Beyond the issue of trust is the matter of ridicule. Clinton's behavior has opened him up to ridicule not only in this country but around the world. He has become the butt of jokes about his personal life on everything from the Jay Leno and David Letterman shows to a stand-up comic who appeared at the National Governors' Association meeting two weeks ago. One speech will do little to wipe away the image Clinton has created, and the impact it has had on his presidency.
Ross K. Baker, a political science professor at Rutgers University, said a single speech rarely pulls a political leader out of crisis Richard M. Nixon's "Checkers" speech being one exception to that rule. Instead, Baker said, Clinton must go through "the repentance-sinner stage" over a period of time to win back the trust of the American people.
"Most Americans are acutely aware of temptation and the predisposition of humans to sin and the imperfection of the human soul," he said. "I think if he [Clinton] draws on those mystical chords, he would be on his strongest ground."
Clinton's Democratic allies discount the dire suggestions that the president may have trouble reestablishing his leadership. "My personal belief is that we tend to write off the strength of a president too easily," said Al From, president of the centrist Democratic Leadership Council.
From said Clinton has "incredible support for his policies" and has "always delivered" on "big things he's promised." From said the president will have two big opportunities to refocus his presidency in the coming months, first with the commission on Medicare that is due to report later in the year and by spearheading efforts to reform Social Security. "I don't think this presidency is over by a long shot," he said.

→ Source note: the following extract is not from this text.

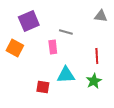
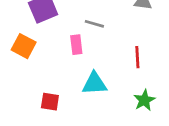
green star: (94, 81) -> (144, 100), moved
red square: (43, 87) -> (50, 102), moved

But a Republican from a previous administration cautioned that Clinton may not enjoy the strength needed to carry out such challenges. "The question is whether those in the political process congressmen and senators will abide by his wishes and believe in what he is saying," this Republican said. "There are many who would prefer to stand on the sidelines because they don't know whether or not he can restore his credibility."
Few politicians have proven as resilient as this president, and there are strengths to draw on as he begins to rebuild. One is the economy, despite the current wobbles in the stock market and the Russian and Asian problems. "He has to tie everything to his strength, which is the buoyancy of the economy, of the country," Dallek said. "It's got to be the linchpin of what he does as he goes forth, but it's not easy."
Others believe he needs a fresh face on his administration, an infusion of talent from outside the White House to signal to the American people that he is beginning anew. Others said he must do more than admit he misled the country and express his regret, that he must truly signal a break with the patterns of his past.
The president retains his rhetorical gifts, his ability to connect with ordinary voters and a determination to carry on in the face of adversity. But the Lewinsky investigation represents the most difficult ordeal of his presidency. Even if what he said yesterday helps to put the Starr investigation behind him a big if it may complicate his desire to restore his strength as president.
Presidents, Beschloss said, must be able to rally the American people at moments of crisis and to ask sacrifice to accomplish great goals. "There is a possibility," he said, "that what was happening [yesterday] will mute that voice and make it much less possible for him to do that."